───── RAW DATA

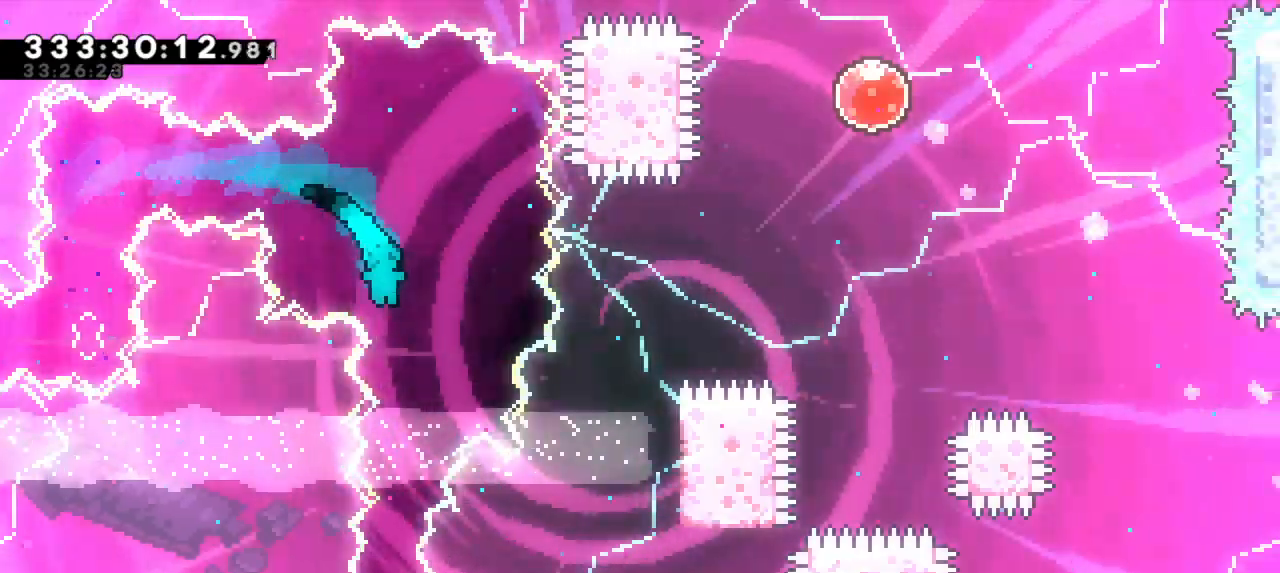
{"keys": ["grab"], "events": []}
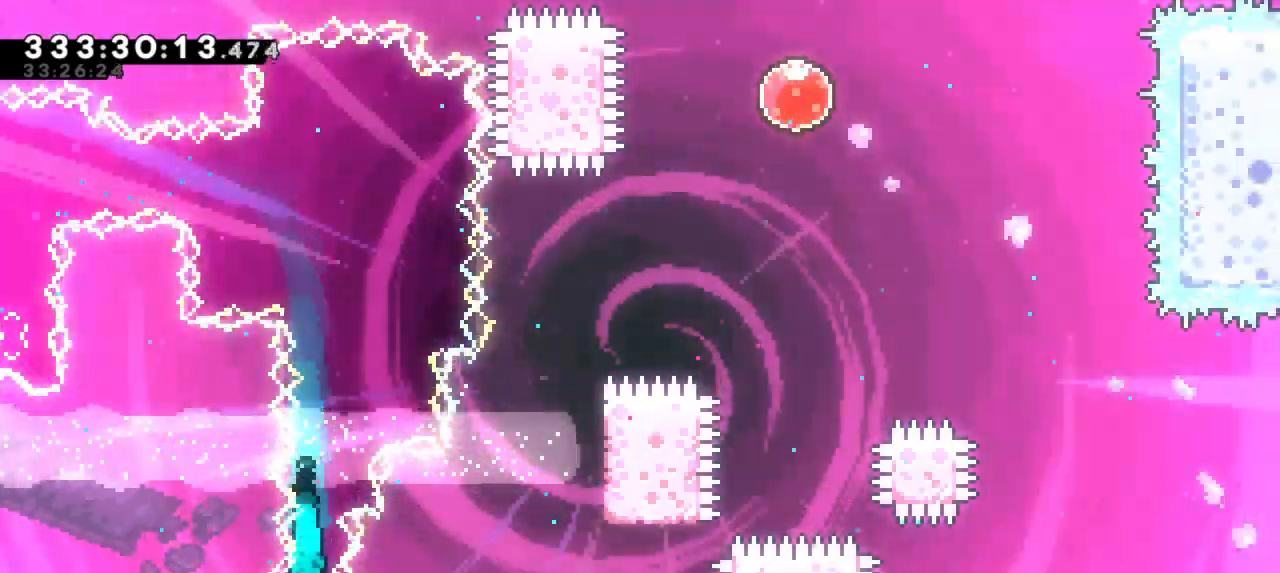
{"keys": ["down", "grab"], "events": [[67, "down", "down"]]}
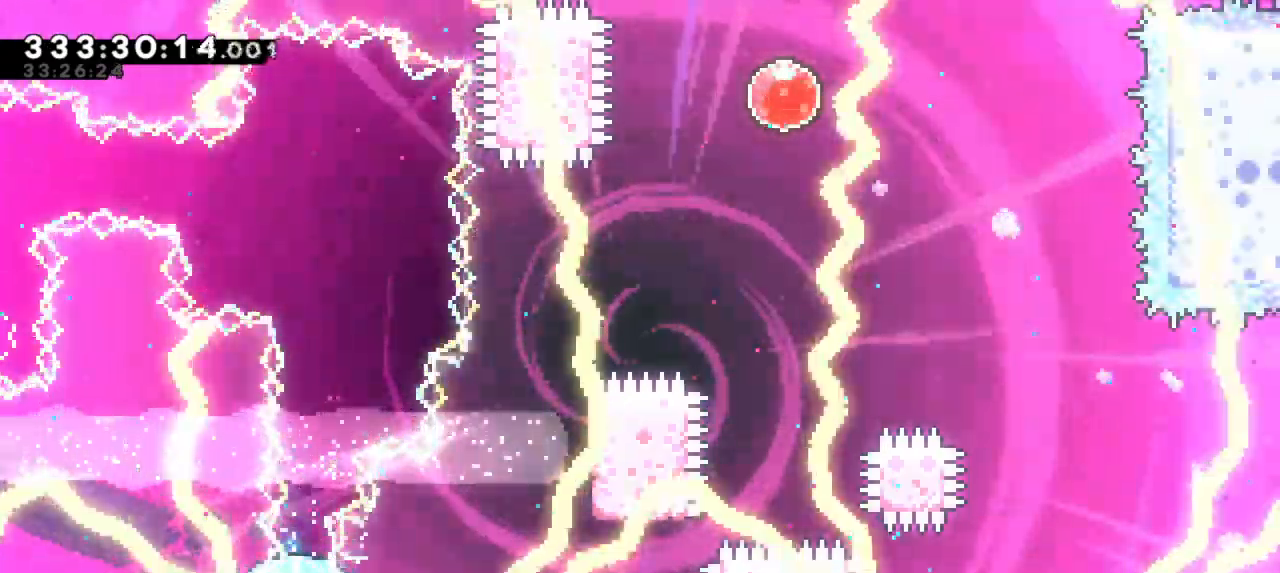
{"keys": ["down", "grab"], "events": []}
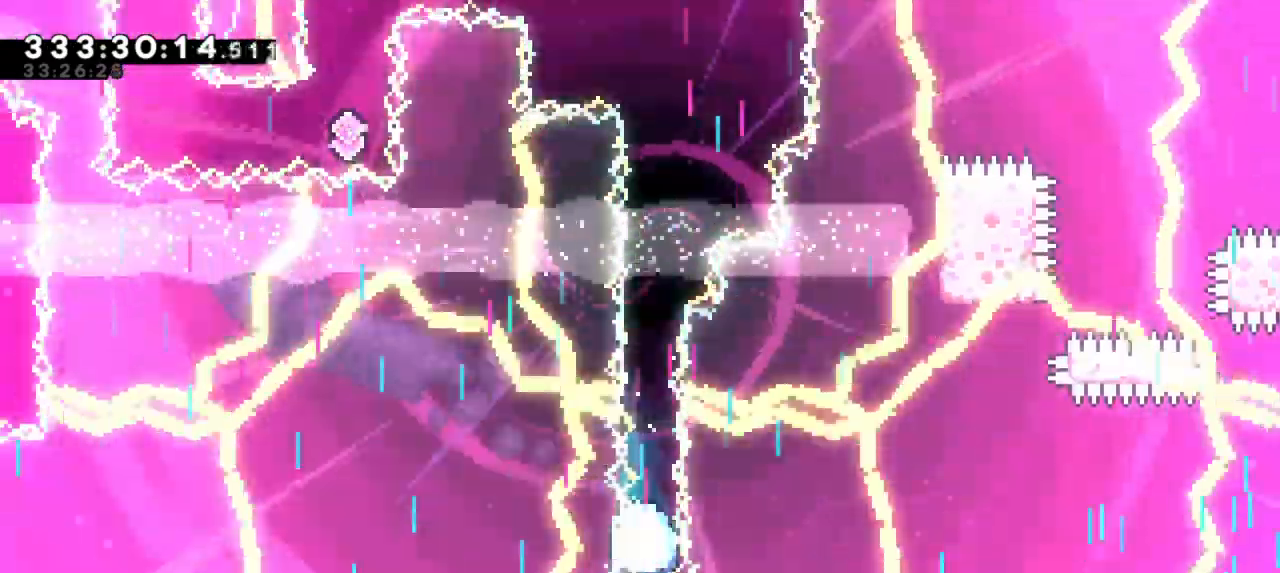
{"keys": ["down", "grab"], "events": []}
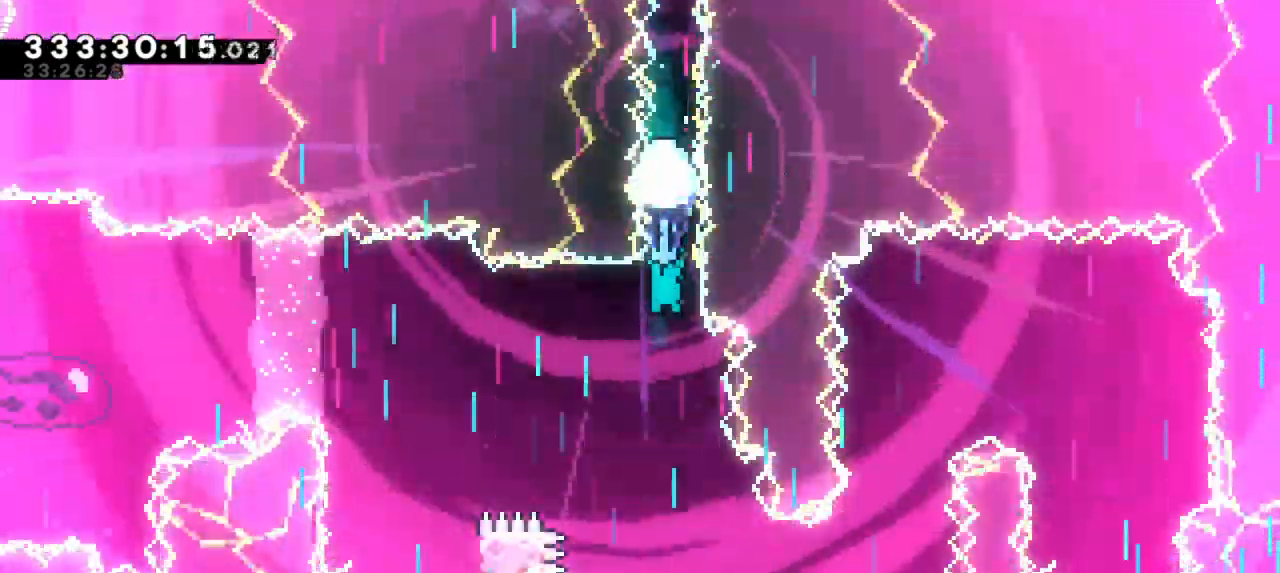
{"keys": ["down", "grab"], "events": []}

──────────

EXERCISE GOAL. Leaving the pictures aside, write out the entries above exactly.

REPLY.
{"keys": ["grab"], "events": []}
{"keys": ["down", "grab"], "events": [[67, "down", "down"]]}
{"keys": ["down", "grab"], "events": []}
{"keys": ["down", "grab"], "events": []}
{"keys": ["down", "grab"], "events": []}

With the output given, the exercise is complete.